2013 Asteroid Apophis: Where to Watch the Asteroid’s Near-Earth January 9 Flyby


Asteroid Apophis will have its nearest approach to planet Earth today, January 9. Viewers can watch the live streaming of the asteroid flyby at the website Slooh.com. The online sky-watching service will also provide footages from other observatories all over the world.

On Wednesday night, the online Slooh Space Camera will start monitoring the movement of the massive asteroid Apophis as it passes by planet Earth. "The Wednesday night passage will be too dim for even backyard telescopes," Slooh President Patrick Paolucci said in a statement.

On Thursday starting at 11 a.m. (AEST), viewers can still watch the Slooh online cameras observing this time the asteroid's orbit towards the Sun. "Alone among all these near-Earth asteroids that have passed our way in recent years, Apophis has generated the most concern worldwide because of its extremely close approach in 2029 and potential impact, albeit small, in 2036. We are excited to cover this asteroid live for the general public," Paolucci further stated.
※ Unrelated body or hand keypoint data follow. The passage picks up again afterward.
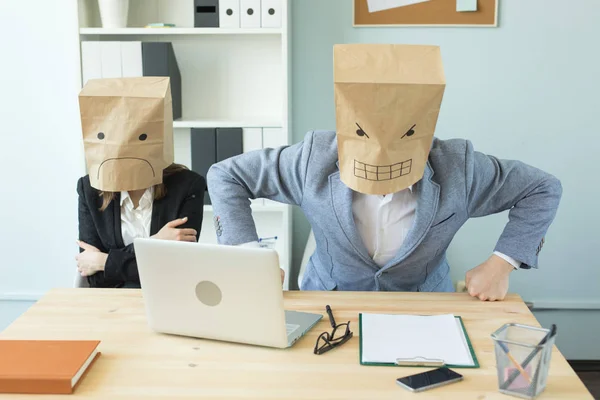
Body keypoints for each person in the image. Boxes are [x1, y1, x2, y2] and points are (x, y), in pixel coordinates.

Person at [206, 44, 562, 301]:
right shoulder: (312, 159)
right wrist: (248, 256)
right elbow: (225, 175)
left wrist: (502, 264)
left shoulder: (460, 167)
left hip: (424, 306)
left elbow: (542, 188)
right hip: (328, 303)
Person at [75, 76, 205, 288]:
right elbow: (92, 274)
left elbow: (177, 268)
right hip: (111, 305)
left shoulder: (188, 186)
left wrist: (105, 261)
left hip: (169, 298)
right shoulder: (90, 189)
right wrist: (156, 243)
Meanwhile, National Aeronautics and Space Administraion (NASA) Scientists dismissed reports of asteroid Apophis colliding with Earth today but claims there is this slight possibility that it may happen in 2036. Current space models indicate the collision possibility if the asteroid pass through a 1 km.sq. Y-shaped area in space as it reaches Earth's orbit in 2019.
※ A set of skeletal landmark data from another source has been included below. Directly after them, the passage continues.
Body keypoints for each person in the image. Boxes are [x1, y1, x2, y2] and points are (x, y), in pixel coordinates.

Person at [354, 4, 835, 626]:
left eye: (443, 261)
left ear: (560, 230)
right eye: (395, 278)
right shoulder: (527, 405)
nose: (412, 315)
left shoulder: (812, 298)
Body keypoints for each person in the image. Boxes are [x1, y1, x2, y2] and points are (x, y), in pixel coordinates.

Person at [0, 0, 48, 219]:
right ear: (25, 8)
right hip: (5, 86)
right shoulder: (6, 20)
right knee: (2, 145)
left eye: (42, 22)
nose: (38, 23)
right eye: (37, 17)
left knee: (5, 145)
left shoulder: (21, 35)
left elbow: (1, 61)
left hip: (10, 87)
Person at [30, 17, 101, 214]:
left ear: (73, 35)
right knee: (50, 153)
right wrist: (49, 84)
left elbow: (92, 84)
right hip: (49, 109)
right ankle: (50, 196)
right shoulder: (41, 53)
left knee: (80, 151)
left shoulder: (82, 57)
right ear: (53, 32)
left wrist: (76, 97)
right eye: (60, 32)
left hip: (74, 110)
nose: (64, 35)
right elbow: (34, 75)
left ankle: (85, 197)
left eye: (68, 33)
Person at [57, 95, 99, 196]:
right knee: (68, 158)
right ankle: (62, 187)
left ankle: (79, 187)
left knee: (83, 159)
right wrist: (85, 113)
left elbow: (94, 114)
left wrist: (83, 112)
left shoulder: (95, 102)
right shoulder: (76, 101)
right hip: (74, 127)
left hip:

In 2029, Apophis is estimated to approach Earth uncomfortably at a distance of only 30,000 kilometers. With that, the asteroid is already placed inside the orbit of communication satellites. Scientists are now devoted in obtaining the precise measurements of the space rock's properties such as weight, density, color and shape.

A recent statement from NASA's Jet Propulsion Laboratory (JPL) in Pasadena, California reads: "Scientific interest in Apophis is acute and it's very important to learn as much as we can about this object when it gets close enough for physical observations."
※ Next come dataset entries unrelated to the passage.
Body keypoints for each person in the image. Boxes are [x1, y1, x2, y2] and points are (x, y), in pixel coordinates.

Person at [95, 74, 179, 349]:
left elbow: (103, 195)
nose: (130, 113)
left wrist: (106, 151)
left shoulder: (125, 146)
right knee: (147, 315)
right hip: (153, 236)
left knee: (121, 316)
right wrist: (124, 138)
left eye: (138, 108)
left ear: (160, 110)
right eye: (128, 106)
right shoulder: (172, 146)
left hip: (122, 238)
Asteroid Apophis' radar observations are scheduled on February 2013. Data gathered will greatly help in improving the asteroid's orbit analyses as well as identifying the impact chances. "Due to the proximity of its orbit to Earth, Apophis is being considered as a potential target for both robotic and crewed spacecraft missions," NASA's JPL further stated.

If asteroid Apophis does hit the Earth in 2036, NASA scientists computed that the collision could produce an explosion equivalent to over 500 megatons of TNT.